• **Aufgabe**: Schreibe die Filmbesprechung zu «1976» im Anschluss an ihren letzten Satz weiter.

• **Dokument**:
━━━━
1976
Carmen, von Überwachern verfolgt
Die 50-jährige Hausfrau Carmen stammt aus einer bürgerlichen Familie, ihr Mann ist Chefarzt, sie haben drei Kinder. Im Winter 1976, drei Jahre nachdem Augusto Pinochet sich zum Staatschef Chiles geputscht hat, fährt sie in ihr Ferienhaus am Meer, um die Renovation zu überwachen. Da sie über medizinische Kenntnisse verfügt, wird sie von Padre Sánchez, dem Priester der kleinen Küstenstadt, gebeten, ihm bei der Pflege eines jungen Mannes zu helfen, der dem Widerstand gegen den Diktator angehört, von einer Kugel verwundet wurde und bei ihm Zuflucht gefunden hat.
Wie wir in den Film einführt werden
Bereits in den ersten Minuten nimmt uns Manuela Martelli, die 1983 geboren Schauspielerin und Regisseurin mit grossem cineastischem Können, in ihren ersten Langspielfilm «1976» mit. Zwei Sequenzen genügen, um in die Komplexität des Films einzusteigen. Während Carmen für die Wände ihres Ferienhauses anhand von Farbbildern eines Venedig-Führers mit einem Maler zusammen im Atelier ein nobles Rosa auswählt, hört sie von draussen Schreie: Die mit der roten Jacke! Lasst mich los! Lasst sie los! Sie entführen mich! Halt die Klappe! Eine Tür schlägt zu. Ein Automotor heult auf und fährt weg. Etwas der sorgfältig gemischten Farbe tropft auf ihren Schuh. Aus der Ferne ein Schuss. Carmen: Was ist da los? Was war das bloss? Die Mitarbeiter: Das ist draussen. Die Jungen lassen nicht locker. Sie müssten es eigentlich begriffen haben. Schon das dritte Mal, dass hier so etwas vorkommt. Die Storen werden geschlossen. Maler: Señora Carmen, sehen sie, jetzt stimmt die Farbe. Zusammen bringen sie die Farbe zum Auto. Carmen, mit ihrem Schuh, auf dem ein paar Farbtropfen wie Blutstropfen liegen, entdeckt unter ihrem Auto, sich in der Autoscheibe spiegelnd, einen Frauenschuh. Filmtitel «1976».
━━━━
• **Gezeigtes Material**:
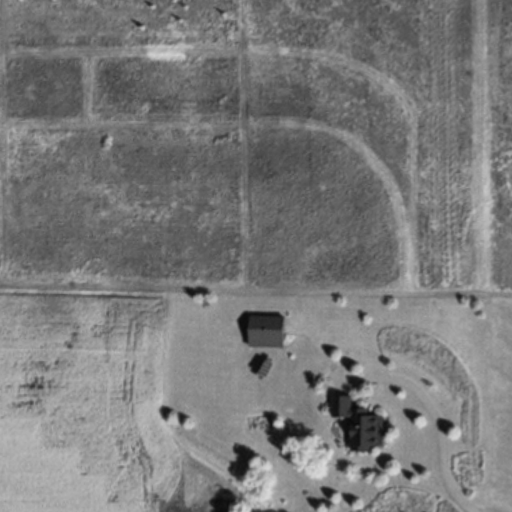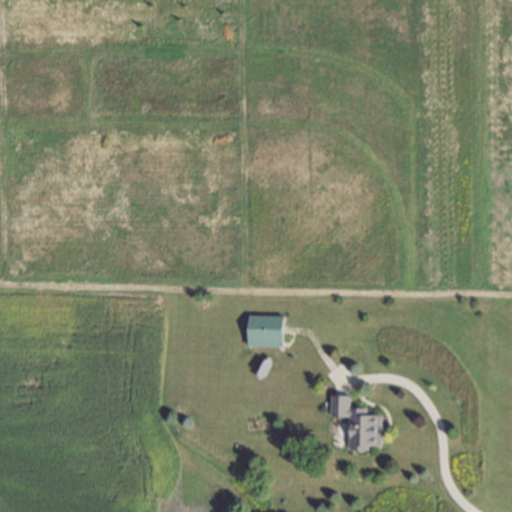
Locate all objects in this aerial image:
building: (266, 329)
road: (409, 387)
building: (355, 420)
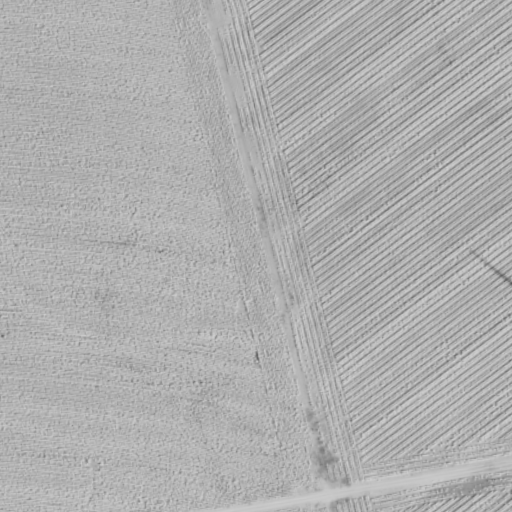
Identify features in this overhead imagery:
road: (365, 486)
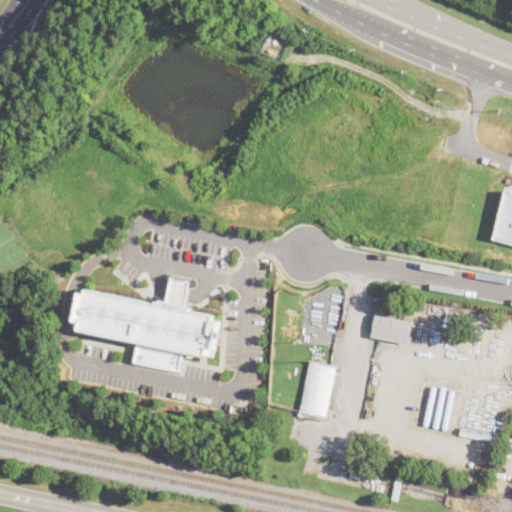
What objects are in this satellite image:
road: (414, 12)
road: (351, 15)
road: (13, 18)
road: (477, 39)
road: (434, 49)
road: (498, 74)
road: (477, 93)
road: (420, 101)
building: (504, 218)
building: (506, 219)
road: (148, 220)
road: (425, 257)
road: (410, 271)
road: (71, 289)
building: (377, 303)
building: (154, 324)
building: (150, 325)
building: (393, 328)
building: (393, 329)
building: (318, 387)
road: (229, 389)
building: (319, 392)
road: (347, 408)
building: (480, 434)
building: (409, 458)
railway: (186, 473)
railway: (165, 478)
road: (503, 486)
road: (504, 504)
road: (32, 505)
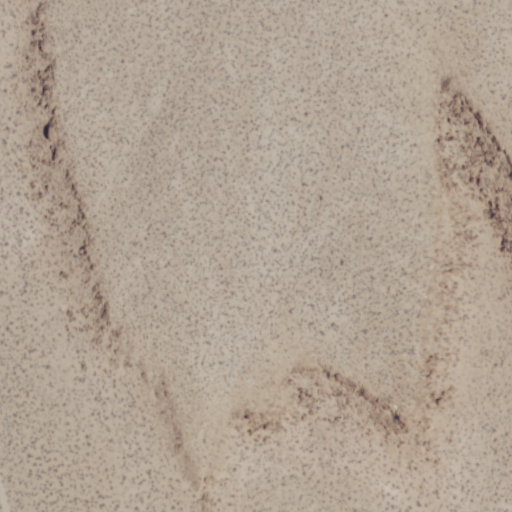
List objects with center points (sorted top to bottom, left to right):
road: (6, 468)
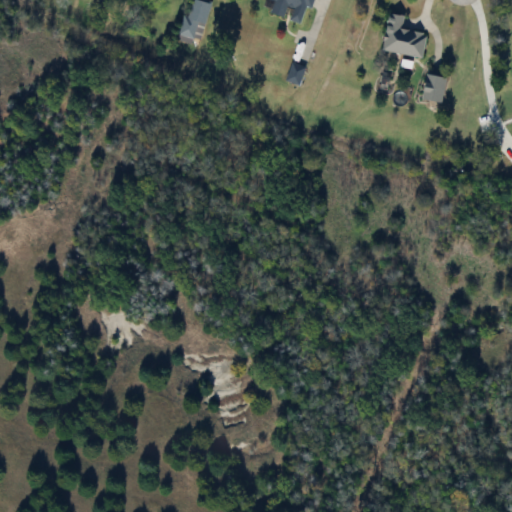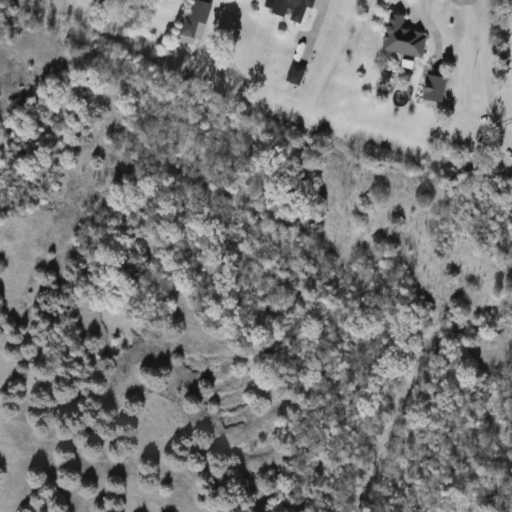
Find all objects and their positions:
building: (290, 9)
building: (186, 27)
road: (313, 27)
building: (400, 37)
building: (293, 73)
road: (488, 73)
building: (431, 88)
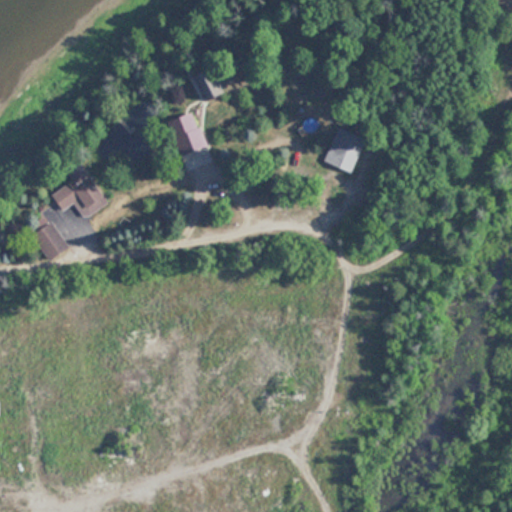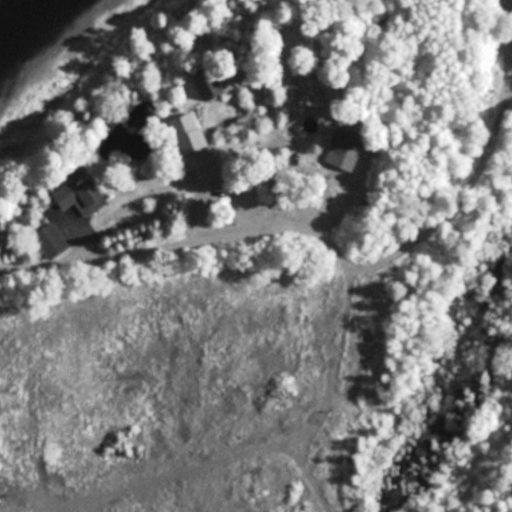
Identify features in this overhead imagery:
river: (22, 23)
building: (190, 133)
building: (344, 156)
building: (83, 194)
road: (310, 228)
building: (50, 238)
building: (8, 425)
road: (189, 472)
road: (69, 511)
road: (85, 511)
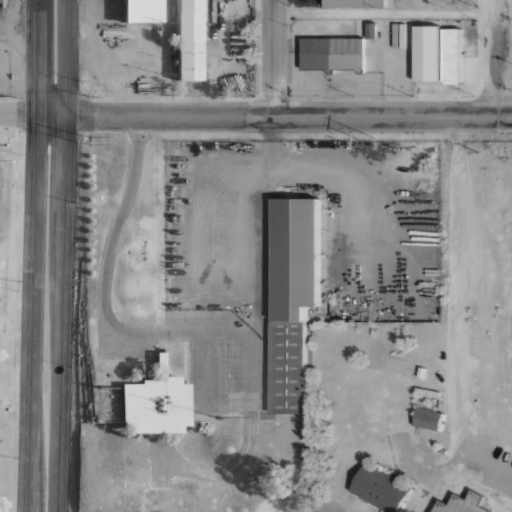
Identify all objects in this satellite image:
building: (353, 3)
building: (142, 10)
road: (385, 15)
road: (18, 39)
building: (189, 39)
building: (189, 40)
building: (333, 53)
building: (333, 53)
building: (453, 54)
building: (452, 55)
road: (273, 57)
road: (498, 57)
building: (4, 72)
building: (4, 72)
road: (255, 115)
power tower: (91, 140)
power tower: (373, 142)
park: (0, 176)
road: (34, 256)
road: (64, 256)
road: (104, 290)
building: (293, 296)
building: (294, 297)
park: (9, 300)
road: (457, 306)
parking lot: (226, 361)
building: (155, 402)
building: (155, 403)
road: (230, 405)
building: (428, 418)
building: (429, 418)
road: (163, 460)
road: (230, 468)
building: (381, 487)
building: (381, 487)
building: (460, 503)
building: (462, 504)
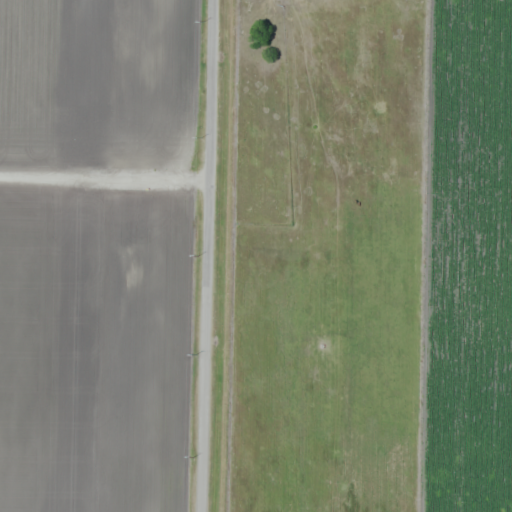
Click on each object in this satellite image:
building: (379, 111)
road: (104, 179)
road: (206, 256)
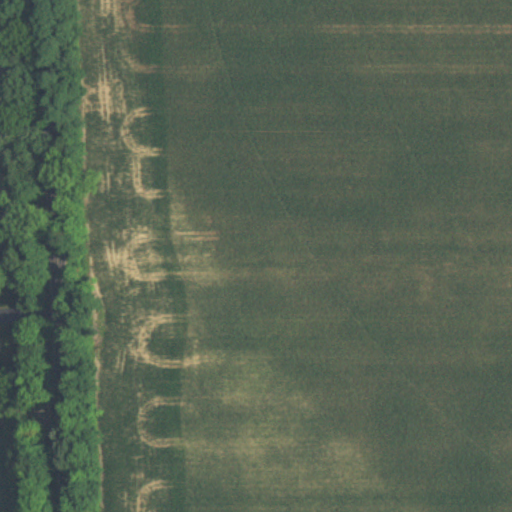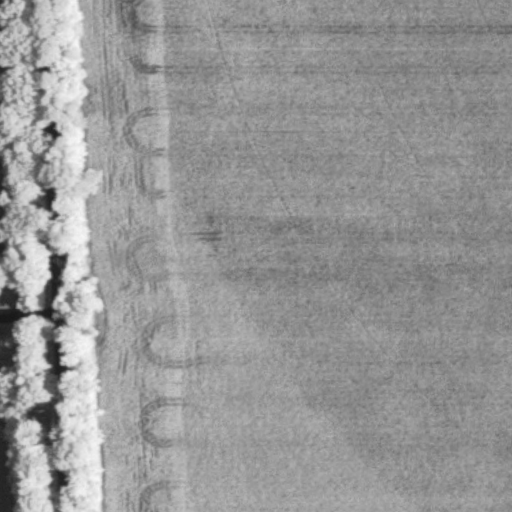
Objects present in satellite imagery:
road: (57, 256)
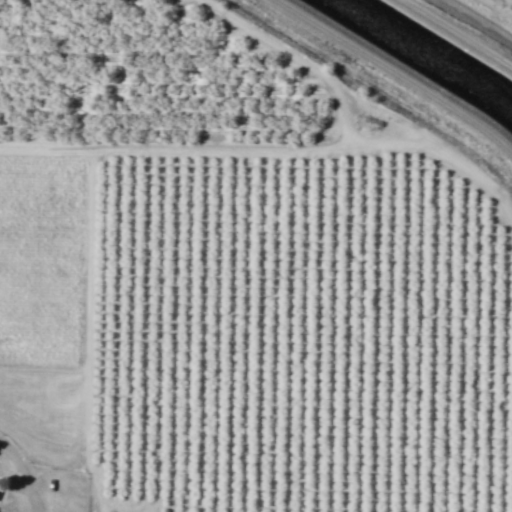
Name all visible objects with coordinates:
road: (476, 21)
road: (457, 33)
road: (310, 72)
road: (269, 149)
crop: (42, 297)
road: (18, 475)
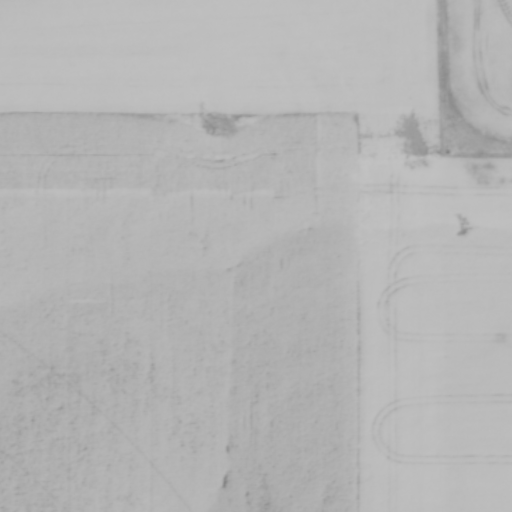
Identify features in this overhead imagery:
power tower: (211, 119)
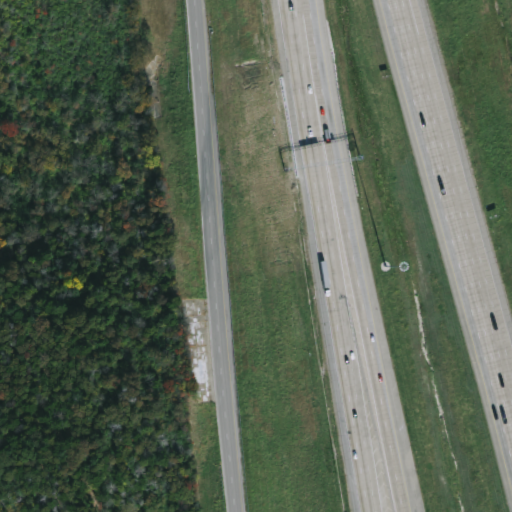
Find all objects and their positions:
road: (399, 14)
road: (308, 43)
road: (327, 130)
road: (318, 132)
road: (458, 227)
road: (221, 255)
street lamp: (386, 266)
road: (372, 342)
road: (346, 344)
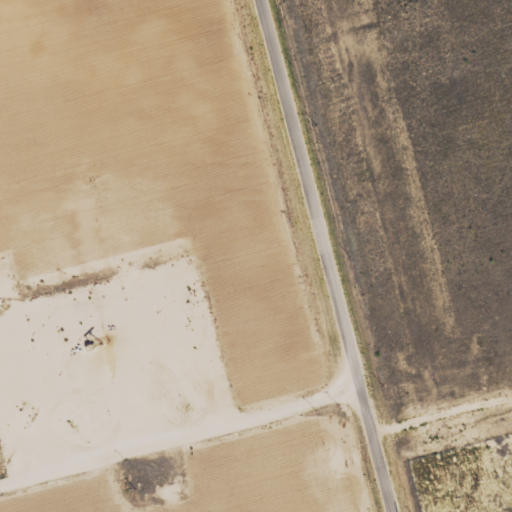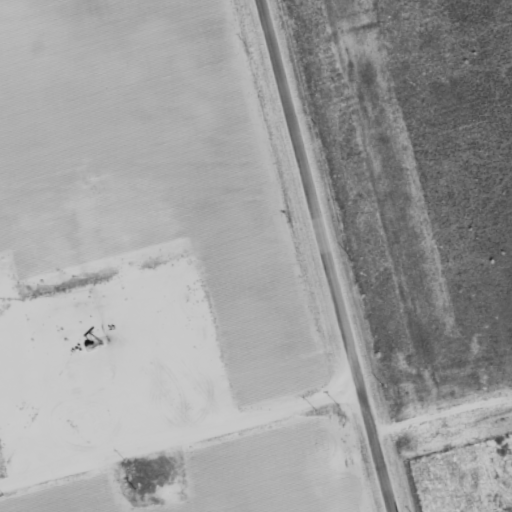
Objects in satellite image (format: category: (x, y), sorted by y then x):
road: (332, 255)
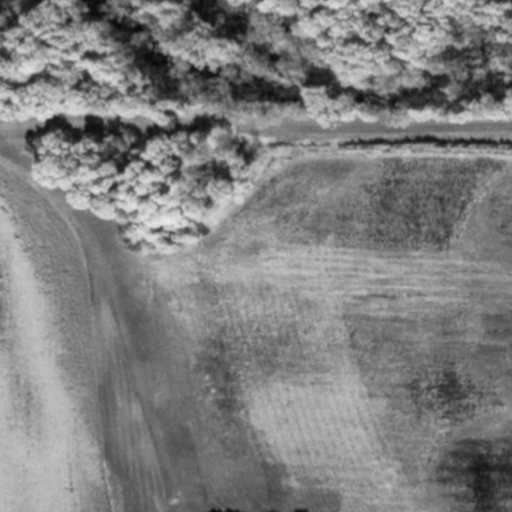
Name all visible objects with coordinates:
road: (256, 123)
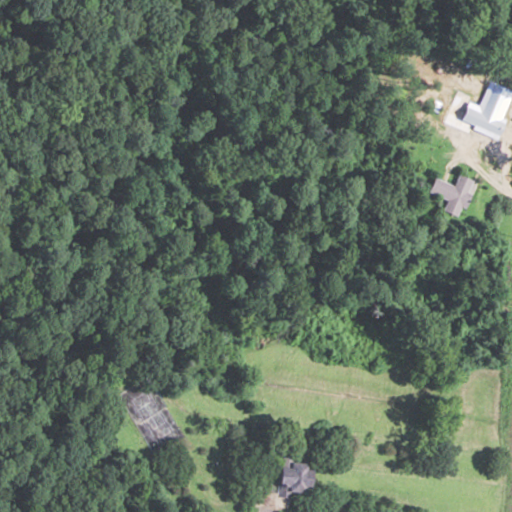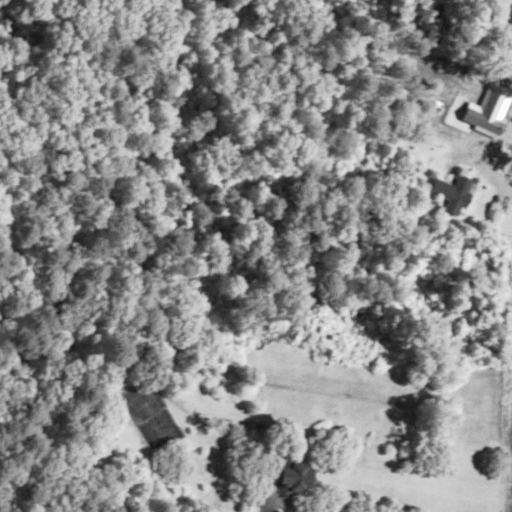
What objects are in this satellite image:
building: (456, 100)
building: (449, 192)
building: (292, 479)
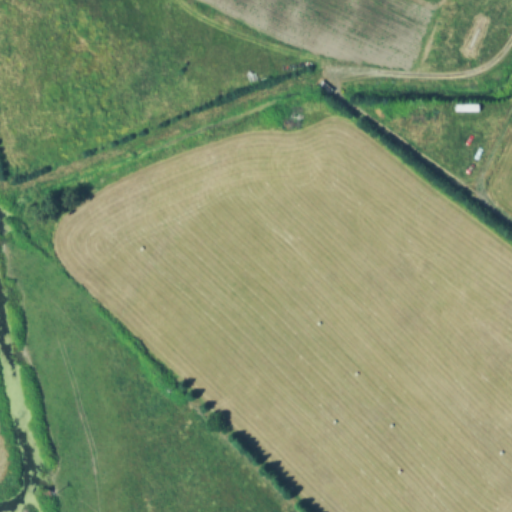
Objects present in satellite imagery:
crop: (345, 23)
crop: (2, 453)
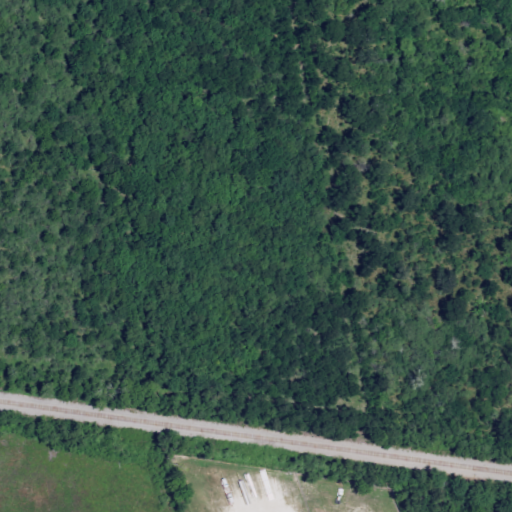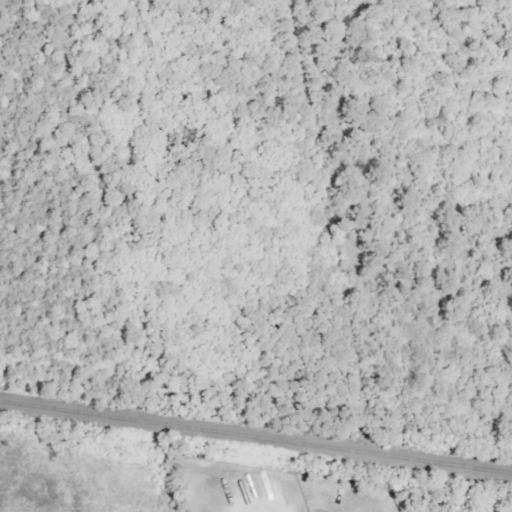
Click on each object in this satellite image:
railway: (256, 436)
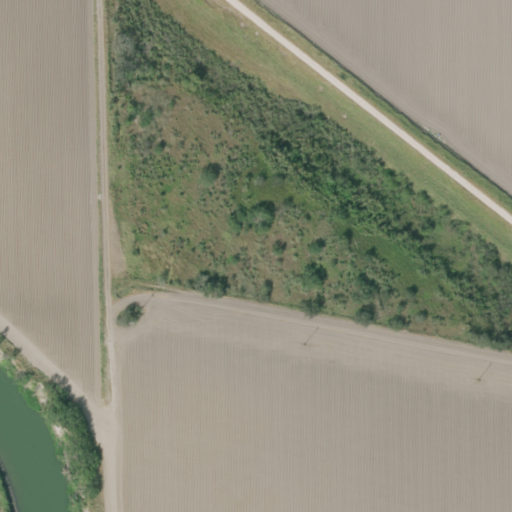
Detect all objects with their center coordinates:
road: (367, 111)
river: (15, 475)
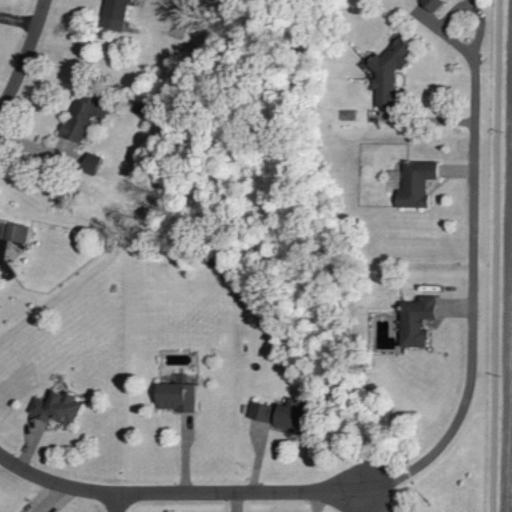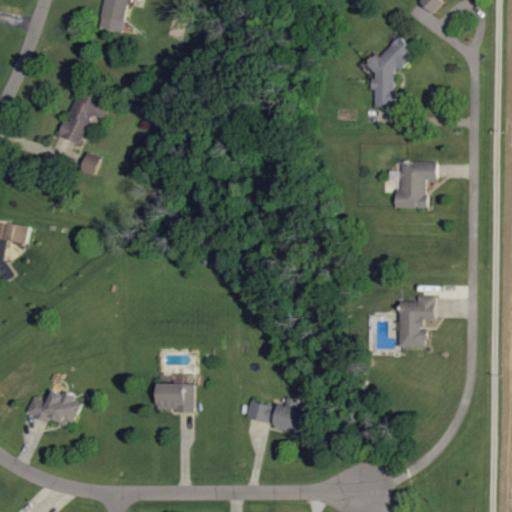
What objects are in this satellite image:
building: (436, 4)
building: (116, 14)
road: (27, 54)
building: (391, 71)
building: (85, 115)
building: (93, 163)
building: (418, 183)
building: (12, 240)
road: (495, 256)
road: (473, 281)
building: (419, 321)
building: (179, 397)
building: (59, 408)
building: (282, 416)
road: (180, 489)
road: (116, 500)
road: (315, 500)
━━━━
• **Antwort zur Aufgabe**:
Abfahrt ans Meer. Auf der zweiten Ebene des Films hören wir, ohne die Farbmischmaschine zu sehen, ein ratterndes Geräusch. Die Schreie der Entführung führen hinüber zu den Glockenklängen des Titels. Beim Fahren ertönt hämmernde, vibrierende, alarmierende, mit Vogelzwitschern und Motorenlärm vermischte Synthesizermusik. «Ich bin gespannt, wie lange das so weitergeht», meint Carmen beim Fahren und verlangt von ihrer Bediensteten Pillen und Zigaretten. Ankunft beim Haus. Ausladen, Einräumen. Nacht. Carmen liegt wach im Bett, nimmt Pillen und raucht. Am Morgen früh tritt Pater Miguel ins Zimmer. Sie habe eine schreckliche Nacht gehabt, meint sie und gibt ihm Kleider und Kinderschuhe.
Ein Filmanfang, der einlädt, genau hinzuschauen, hinzuhören, mitzudenken – und die unterschwellige Stimmung wahrzunehmen, die sich aufbaut und uns mitnimmt in den Melodrama-Psychodrama-Thriller, der bei Carmen In-sich-Gehen, eine allgemeingültige Metanoia bewirkt.
Vordergründige Familienidylle
Anmerkungen der Regisseurin
Woher stammt die Idee zu Carmens Figur? Als Teenager begann ich, mir über meine Grossmutter mütterlicherseits, die ich nie kennengelernt habe, Gedanken zu machen. Sie war von einem geheimnisvollen Nimbus umgeben, den ich nicht recht zu deuten wusste. Zu Hause hatten wir ein paar von ihr gefertigte Gegenstände: einige Keramiken, Gemälde oder Zeichnungen und eine Frauenskulptur, die im Wohnzimmer stand. Abgesehen davon, was meine Mutter mir manchmal über sie erzählte, waren diese Stücke wie Hinweise, die mich äusserst neugierig auf sie machten. Im Gespräch mit meiner Nanny erfuhr ich, dass meine Grossmutter Suizid begangen hatte. Meine Mutter und einige unserer Verwandten erklärten diesen als Folge einer starken Depression, aber für mich war das Gefühl des Geheimnisumwobenen, das ich die ganze Zeit gespürt hatte, nicht mit dem Freitod verbunden, sondern mit der Neugierde dieser Hausfrau, die sich niemals damit zufriedengeben würde, lediglich Hausfrau zu sein. Damit waren die Konturen einer Figur umrissen, die ich unbedingt näher untersuchen wollte.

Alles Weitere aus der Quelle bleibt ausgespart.